Tuesday, May 14, 2013

Adventures

Last week was full of adventures, both academic and literal.

Wednesday, I had a wonderful, heartwarming teacher moment that served to remind me why I wake up at 5:45 every morning to get snapped at by 7-graders. A particular student, who has a solid C-average in my class, asked me on Tuesday what he needs to do to get a B, because he wants to make honor roll (B or better in all classes). I told him, study for the test on Wednesday. On Wednesday, he took the test, and asked about every clarifying question in the world (not unusual for him), none of which I could answer. ("You should know that." "I can't help you with that." It gets old, fast.) I graded his test quickly, and then pulled him out of history into the hallway. I asked him what he did differently for this test. I listened to him ramble on for a minute or two about how he and his mother scoured his classwork and studied together, before I pulled out his test -- 88! And that brought his science average to a B! He jumped up and down. Literally. In the middle of the hallway.

Thursday we had an all day field trip to an outdoorsy, team-building locale. I had a blast canoeing and cheering my kids on at the ropes course. It was raining for a while, but since there was no indoors, we stopped caring after a little while. We canoed till it hurt, and raced each other back and forth. The kids had a blast, but refused to admit it. I was completely wiped out by the end. (and had a glorious nap on the bus. Really. Best 30 minutes of my teaching career.) I was a little wary, though, because at the start of the trip, the chaperones were lectured on NOT helping the kids, letting them figure things out on their own. I anxiously sat on my hands while a student, in a canoe stuck on a tree stump, started crying. I watched while two other pairs of students canoed over and helped. I watched as the stuck girls unstuck, and then joined us racing across the pond. I watched kids help each other all day, and it wasn't the kids who help in the classroom. A lot of the lower students, and the skills kids, were superstars in the wilderness.

Unfortunately, my 88 student made a bad decision on the trip.
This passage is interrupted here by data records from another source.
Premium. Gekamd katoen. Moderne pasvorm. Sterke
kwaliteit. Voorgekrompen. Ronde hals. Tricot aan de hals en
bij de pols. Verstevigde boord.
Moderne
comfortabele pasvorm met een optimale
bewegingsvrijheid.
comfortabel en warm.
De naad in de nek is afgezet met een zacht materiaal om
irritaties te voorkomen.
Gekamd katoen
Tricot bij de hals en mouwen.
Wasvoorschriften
He and a female student were caught kissing on the bus. They received phone calls home, though no real punishment. I was a little disappointed about that, more so than any other disciplinary decision made by my superiors this year. They weren't suspended, and they won't be banned from our Boston trip. This frustrates me because, well, aren't we telling kids that it's okay for them to kiss on a school trip? Where is the line? Kissing is 100% okay, but what about touching? Over/under clothes? When do we decide it's not okay? I'm sort of in support of a zero-tolerance policy when it comes to sexuality in a school setting.

Fortunately, it is more and more likely that I will get my health class next year!

That night, I did my first interval run! I may have strained my Achilles (or, strained my calf while canoeing/hiking, or bruised my leg wearing hiking boots), but it was really fun and challenging. Of the eight planned intervals, 3 were at target pace, 3 were a little too slow, and 2 were a little too fast. I need to get better at running at a prescribed pace. I was able to recover enough in time for a steady 7-miler on Saturday, which took a couple of miles to get comfortable, but went smoothly by the end.

This week is a rest week for me, so I'm keeping it easy on the workouts. If only I could get a rest week for school!